所在地は、サン・ジェルマン・スルス・セーヌ村。
すなわちブルゴーニュの水は、英仏海峡に注いでいるのだ。
この源泉は、1864年、ナポレオン三世がパリ市の飛地にしてしまった。
源泉は河口より約800キロ(厳密には776キロ)、そのほぼ真ん中にパリがある。
だからこの飛地は、パリからほぼ400キロも離れている。
源泉の標高は、海抜471メートル。
セーヌ河の平均勾配は、1/1000にも満たない。
利根川は、5.7/1000に比べれば、緩やかな河である。
「セーヌ河の」と言う形容詞は、男性形で「セカネー」女性形で「セカネーズ」だが、日本語の「急かねー(セカネー)急かねーず(セカネーズ)」に通じて、面白い。

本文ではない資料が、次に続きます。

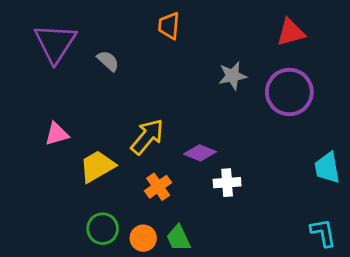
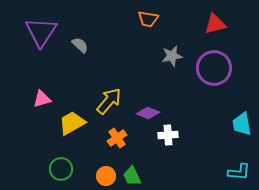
orange trapezoid: (169, 26) -> (148, 19), moved, turned -85
green circle: (103, 229) -> (61, 169), moved
cyan L-shape: (323, 233) -> (239, 172), turned 105

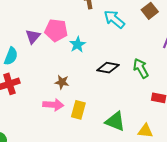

パリは河口から400キロ近くも離れていて、標高は30メートルくらいしかない。
この緩やかな流れのために、ノルマン人は船で遡航し、パリを攻めた。
しかし人や物を運ぶとき、緩やかな流れとは言え、流れに逆らうことは困難である。
流れに逆らって船を使うときには、河岸の道を馬で引っ張った。
だがブルターニュは上流なので、パリへの物の運搬は下流からに比べてうんと楽だった。
その結果、食べ物や燃料など生活必需品の多くが、ブルゴーニュからパリにもたらされた。
ブルゴーニュは、パリを育てた乳房だったと言える。
そこで、ひとつ質問。
「ブルゴーニュから物を積んでパリにやって来た船は、パリで積荷を下ろした後、どうなったと思いますか?」
答「パリからブルゴーニュに戻るのはたいへんなので、パリで解体され薪として使われた」
ブルゴーニュ地方のコート・ドールに、パリを流れているあのセーヌ河の源流があることを知り、セーヌ河への関心がグッと深まった。
パリに帰ったら、見慣れたセーヌの風景を、もう一度ゆっくり眺めてみよう。
パリは、セーヌにより造られた。
パリの河岸も、たくさんの橋も、セーヌを取り巻くすべての事物が、取り囲む自然と共に社会の歴史を刻んでいる。
そこに映された無数の感慨を、噛み締め直し、味わってみよう。